Professors Ross and Jackson receive MS historical Society Award for the UM Slavery Research Group. The Mississippi Historical Society has honored the University of Mississippi Slavery Research Group for its work in telling the stories of enslaved people across the South.

The Mississippi Historical Society recognized the UM Slavery Research Group among 15 others that are working to preserve Mississippi history with “Awards of Merit” at its annual meeting Friday (Feb. 23) at The Inn at Ole Miss.

Charles K. Ross, professor of history and African American studies, and Jeffrey Jackson, chair and professor of the Department of Sociology and Anthropology, created the interdisciplinary research group in 2013. Their goal was to discover the history of enslaved people at the university.

“We thought there might be a few people interested,” Jackson said. “But what we had was an outpouring of people from many departments across campus.”

Over the last decade, that group has grown to include 58 faculty members and students from 17 academic departments. Through historical records, the group has identified the names of more than 34 (and counting) enslaved people out of the hundreds who worked on campus between 1846 and 1863 or on properties that the university has since acquired.

Jeffrey Jackson. Photo by Srijita Chattopadhyay/ Ole Miss Digital Imaging Services

Jeffrey Jackson. Photo by Srijita Chattopadhyay/ Ole Miss Digital Imaging Services

As of December 2023, the group has also escorted more than 10,000 students and visitors on the UM Slavery Tour, a guided look at the history of slavery at the university, Ross said.

University archeologists have also begun work uncovering artifacts that could shed light on the life of enslaved people living on the estate of Robert Sheegog, which is now called Rowan Oak.

“Jeff and I may have been facilitators, but this has been a group effort, and this is certainly a group award,” Ross said. “Having a diversity of discipline in our group has been one of our greatest strengths. Different disciplines bring different expertise to the question.”

The history of slaves and their contributions to society were largely ignored for more than 150 years following emancipation, but the history of America is incomplete without including the story of slavery, Ross said.

“We’re at a point in our society where history is a discipline that is becoming very political,” he said. “That troubles me.

“It may not always be rosy, but if we decide as a society that we just simply don’t want to examine, critique, discuss and teach it, we’re doing a disservice not only to ourselves but to the individuals that come after us.”

Slavery has been the subject of historical investigation for a long time, including at Ole Miss, but previous generations of researchers often found it difficult to do this work, Jackson said.

“In some ways, we are the first generation of scholars to be able to do this,” he said. “Generations before us were often prevented or did not have had the support to do this work, even if they wanted to.

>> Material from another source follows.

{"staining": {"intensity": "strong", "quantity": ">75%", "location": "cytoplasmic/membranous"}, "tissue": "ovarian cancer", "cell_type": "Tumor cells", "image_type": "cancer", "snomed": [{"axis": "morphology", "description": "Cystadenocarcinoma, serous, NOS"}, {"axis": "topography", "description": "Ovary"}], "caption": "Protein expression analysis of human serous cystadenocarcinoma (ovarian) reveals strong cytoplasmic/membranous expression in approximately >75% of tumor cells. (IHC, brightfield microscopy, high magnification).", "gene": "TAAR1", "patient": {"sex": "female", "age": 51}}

Charles Ross. Photo by Srijita Chattopadhyay/ Ole Miss Digital Imaging Services“Now is the time, and this is something that can bring people together. We’re going to be able to tell a more honest and complete story of this campus to future generations of students and visitors.”

Uncovering the stories of enslaved people also helps fill in the gaps of lineage for people who want to know who their ancestors are, Jackson said.

“There are families out there looking for their ancestors,” he said. “Their names are in our archives, and people are looking for them but will never find them if we don’t put in the work to make their stories known.

“This is an opportunity to share that knowledge and these findings with the public. There are a lot of things that have divided us, but exploring the truth of our nation is something that can bring us together.”

The society also recognized the ongoing Behind the Big House project for its work to interpret the history of slavery. Jodi Skipper, associate professor of anthropology and Southern studies, and Carolyn Freiwald, associate professor of anthropology, were among those who accepted the “Excellence in History” award on behalf of the project.